YOUR GOAL: Copy each line of the entries beneath that contains the word "Cisco".

** Opening INPUT FOR THIS TASK block **

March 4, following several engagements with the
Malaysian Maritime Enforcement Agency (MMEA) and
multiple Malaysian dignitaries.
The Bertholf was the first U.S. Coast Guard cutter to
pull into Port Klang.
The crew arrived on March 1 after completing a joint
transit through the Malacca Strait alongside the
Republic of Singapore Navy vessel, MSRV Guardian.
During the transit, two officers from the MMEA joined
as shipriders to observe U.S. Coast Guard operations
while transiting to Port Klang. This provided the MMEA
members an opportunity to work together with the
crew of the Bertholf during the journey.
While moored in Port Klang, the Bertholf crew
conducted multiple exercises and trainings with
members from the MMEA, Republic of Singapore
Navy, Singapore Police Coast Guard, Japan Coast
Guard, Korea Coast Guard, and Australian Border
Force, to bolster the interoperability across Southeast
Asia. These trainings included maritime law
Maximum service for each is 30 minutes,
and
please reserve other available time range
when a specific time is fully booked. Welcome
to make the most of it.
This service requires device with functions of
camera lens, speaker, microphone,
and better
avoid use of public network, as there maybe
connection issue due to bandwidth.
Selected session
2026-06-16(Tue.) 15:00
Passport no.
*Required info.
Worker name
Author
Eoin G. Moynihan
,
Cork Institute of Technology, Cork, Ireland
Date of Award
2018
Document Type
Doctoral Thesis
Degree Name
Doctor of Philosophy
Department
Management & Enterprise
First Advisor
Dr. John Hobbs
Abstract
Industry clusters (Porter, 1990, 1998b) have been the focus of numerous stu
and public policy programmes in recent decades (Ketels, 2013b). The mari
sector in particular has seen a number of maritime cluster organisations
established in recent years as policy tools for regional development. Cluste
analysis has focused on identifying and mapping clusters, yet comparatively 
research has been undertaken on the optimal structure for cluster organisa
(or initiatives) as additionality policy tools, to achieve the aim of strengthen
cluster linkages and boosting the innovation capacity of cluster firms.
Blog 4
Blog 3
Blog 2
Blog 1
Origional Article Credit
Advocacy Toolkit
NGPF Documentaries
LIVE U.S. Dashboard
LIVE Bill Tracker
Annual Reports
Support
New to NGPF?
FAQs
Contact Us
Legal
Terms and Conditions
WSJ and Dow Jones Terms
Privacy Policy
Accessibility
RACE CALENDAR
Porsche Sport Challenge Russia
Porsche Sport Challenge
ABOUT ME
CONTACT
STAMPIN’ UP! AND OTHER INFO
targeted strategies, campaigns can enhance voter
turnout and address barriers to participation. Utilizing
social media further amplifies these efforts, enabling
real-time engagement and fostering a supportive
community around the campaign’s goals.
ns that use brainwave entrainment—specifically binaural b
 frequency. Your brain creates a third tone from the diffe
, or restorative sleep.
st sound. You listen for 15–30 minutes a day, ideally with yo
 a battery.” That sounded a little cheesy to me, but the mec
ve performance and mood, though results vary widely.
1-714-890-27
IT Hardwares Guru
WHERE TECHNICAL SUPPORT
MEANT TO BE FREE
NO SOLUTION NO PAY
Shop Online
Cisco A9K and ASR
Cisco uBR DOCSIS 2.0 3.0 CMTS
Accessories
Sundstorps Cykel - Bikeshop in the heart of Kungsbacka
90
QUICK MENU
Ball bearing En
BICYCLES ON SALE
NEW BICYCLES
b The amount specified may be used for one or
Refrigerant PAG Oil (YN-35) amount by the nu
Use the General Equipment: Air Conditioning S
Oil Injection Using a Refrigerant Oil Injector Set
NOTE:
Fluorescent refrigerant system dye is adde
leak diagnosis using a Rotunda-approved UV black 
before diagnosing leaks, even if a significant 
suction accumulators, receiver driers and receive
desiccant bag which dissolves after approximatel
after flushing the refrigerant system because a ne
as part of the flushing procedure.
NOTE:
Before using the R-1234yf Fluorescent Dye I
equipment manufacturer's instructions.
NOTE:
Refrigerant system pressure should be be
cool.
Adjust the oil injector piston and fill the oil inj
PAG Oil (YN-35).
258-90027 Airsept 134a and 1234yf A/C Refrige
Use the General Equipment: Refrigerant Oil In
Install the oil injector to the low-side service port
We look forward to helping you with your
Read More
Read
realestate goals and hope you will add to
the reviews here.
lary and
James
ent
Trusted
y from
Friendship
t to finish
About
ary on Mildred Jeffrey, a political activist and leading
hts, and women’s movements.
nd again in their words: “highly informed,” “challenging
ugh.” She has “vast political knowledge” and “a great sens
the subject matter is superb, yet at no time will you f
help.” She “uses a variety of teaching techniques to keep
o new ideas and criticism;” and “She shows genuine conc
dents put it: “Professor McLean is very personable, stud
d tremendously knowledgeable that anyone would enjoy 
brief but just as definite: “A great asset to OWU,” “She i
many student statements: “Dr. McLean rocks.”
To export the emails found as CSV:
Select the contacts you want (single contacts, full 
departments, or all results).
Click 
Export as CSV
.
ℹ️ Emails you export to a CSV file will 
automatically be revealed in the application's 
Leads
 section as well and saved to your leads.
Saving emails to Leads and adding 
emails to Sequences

** Closing INPUT FOR THIS TASK block **

PROBLEM SOLUTION:
Cisco A9K and ASR
Cisco uBR DOCSIS 2.0 3.0 CMTS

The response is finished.